Document excerpt Start Marker
Athersley Recreation Football Club is a football club based in Athersley, Barnsley, South Yorkshire, England. They are currently members of the Northern Counties East League Premier Division and play at Sheerien Park.

History
The club was formed in 1979 as Athersley North Juniors. In 1983–84 they finished third in Division Two of the Barnsley Nelson League and were promoted to Division One. After finishing as runners-up in Division One the following season, they switched to Division Two of the Barnsley Junior League for the 1985–86 season. Their first season in the new division saw them finish third, earning promotion to Division One. They were renamed Athersley Recreation in the summer of 1986.

After winning Division One in 1986–87, the club became members of Division One of the Barnsley Association League. They finished as runners-up in the following season, earning promotion to the Premier Division. The club went on to win back-to-back Premier Division titles in 1991–92 and 1992–93, and then three successive titles between 1995 and 1997. After their third title in 1996–97, the club moved up to Division Two of the Sheffield & Hallamshire County Senior League in 1997. They won the division in their first season in the league, earning promotion to Division One. The following season saw them finish as runners-up, resulting in promotion to the Premier Division. They subsequently won the Premier Division at the first attempt.
Document excerpt End Marker
Information provided Start Marker
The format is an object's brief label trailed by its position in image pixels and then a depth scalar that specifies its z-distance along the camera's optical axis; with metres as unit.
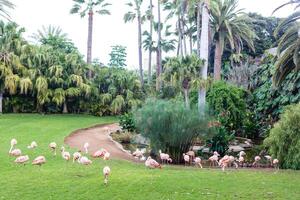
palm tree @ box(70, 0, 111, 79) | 34.31
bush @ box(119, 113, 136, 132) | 21.48
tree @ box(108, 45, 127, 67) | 46.72
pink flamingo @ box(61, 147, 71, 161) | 11.22
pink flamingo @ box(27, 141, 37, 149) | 13.13
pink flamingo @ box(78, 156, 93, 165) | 10.47
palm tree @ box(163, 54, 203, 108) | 22.00
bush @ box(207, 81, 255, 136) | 22.94
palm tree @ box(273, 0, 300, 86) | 12.99
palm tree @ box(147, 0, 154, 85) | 38.34
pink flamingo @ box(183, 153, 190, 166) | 12.74
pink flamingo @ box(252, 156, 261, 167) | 13.40
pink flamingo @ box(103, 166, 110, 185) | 8.56
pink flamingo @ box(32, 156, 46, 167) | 10.30
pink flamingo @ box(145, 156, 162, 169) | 10.85
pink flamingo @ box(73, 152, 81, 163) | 10.91
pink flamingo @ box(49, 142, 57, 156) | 12.52
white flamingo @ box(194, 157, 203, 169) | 12.26
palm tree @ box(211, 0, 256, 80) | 29.06
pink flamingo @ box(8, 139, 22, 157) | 11.32
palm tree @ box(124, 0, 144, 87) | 37.10
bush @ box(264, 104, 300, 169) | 12.47
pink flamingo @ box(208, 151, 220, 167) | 13.84
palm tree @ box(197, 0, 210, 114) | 22.02
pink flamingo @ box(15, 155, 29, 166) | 10.35
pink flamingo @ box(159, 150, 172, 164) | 12.57
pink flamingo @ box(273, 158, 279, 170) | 12.15
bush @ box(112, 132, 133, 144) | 20.09
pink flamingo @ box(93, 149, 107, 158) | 11.85
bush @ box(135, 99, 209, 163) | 14.13
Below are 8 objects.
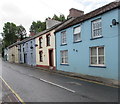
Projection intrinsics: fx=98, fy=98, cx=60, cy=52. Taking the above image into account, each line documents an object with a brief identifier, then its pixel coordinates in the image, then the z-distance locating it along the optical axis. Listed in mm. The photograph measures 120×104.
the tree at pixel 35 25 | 51093
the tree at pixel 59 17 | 36809
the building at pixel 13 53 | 32133
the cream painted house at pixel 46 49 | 14999
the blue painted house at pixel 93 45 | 7820
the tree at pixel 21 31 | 58374
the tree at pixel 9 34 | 51670
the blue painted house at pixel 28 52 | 20614
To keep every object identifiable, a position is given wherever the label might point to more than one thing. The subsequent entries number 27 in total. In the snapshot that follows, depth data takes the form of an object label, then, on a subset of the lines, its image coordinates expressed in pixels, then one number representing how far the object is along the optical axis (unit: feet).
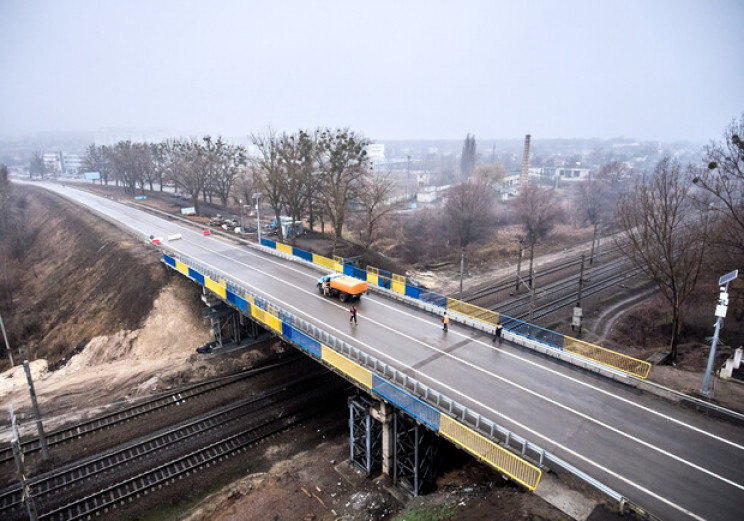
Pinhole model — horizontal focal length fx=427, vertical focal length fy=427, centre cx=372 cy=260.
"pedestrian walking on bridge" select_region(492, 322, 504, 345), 79.41
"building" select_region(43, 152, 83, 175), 596.46
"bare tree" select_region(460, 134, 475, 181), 575.79
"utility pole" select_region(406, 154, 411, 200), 452.55
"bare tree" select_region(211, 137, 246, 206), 246.68
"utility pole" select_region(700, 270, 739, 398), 55.16
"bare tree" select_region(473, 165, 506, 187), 386.77
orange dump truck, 95.96
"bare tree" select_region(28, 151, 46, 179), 520.42
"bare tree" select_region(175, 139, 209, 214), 236.63
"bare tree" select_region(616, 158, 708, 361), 81.87
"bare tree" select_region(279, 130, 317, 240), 179.22
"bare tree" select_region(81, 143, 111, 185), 406.13
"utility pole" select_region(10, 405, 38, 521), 54.23
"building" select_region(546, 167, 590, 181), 593.75
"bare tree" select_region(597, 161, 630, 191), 337.11
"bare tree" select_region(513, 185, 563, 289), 240.32
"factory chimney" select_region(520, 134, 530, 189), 369.67
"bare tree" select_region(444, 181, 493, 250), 224.33
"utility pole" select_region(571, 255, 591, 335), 114.05
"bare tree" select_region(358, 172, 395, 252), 161.58
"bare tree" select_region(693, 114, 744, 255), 82.85
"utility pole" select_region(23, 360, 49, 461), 72.59
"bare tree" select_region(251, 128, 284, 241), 176.96
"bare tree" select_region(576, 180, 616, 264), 287.28
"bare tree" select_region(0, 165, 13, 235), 222.89
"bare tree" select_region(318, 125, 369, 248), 174.56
Information provided End Marker
Required action A:
In the club profile, in what year was Athersley Recreation formed, and under what name?
Required action B:
Name every league that the club profile mentions.

Answer section A:
It was formed in 1979 as Athersley North Juniors.

Answer section B:
- Northern Counties East League
- Barnsley Nelson League
- Barnsley Junior League
- Barnsley Association League
- Sheffield & Hallamshire County Senior League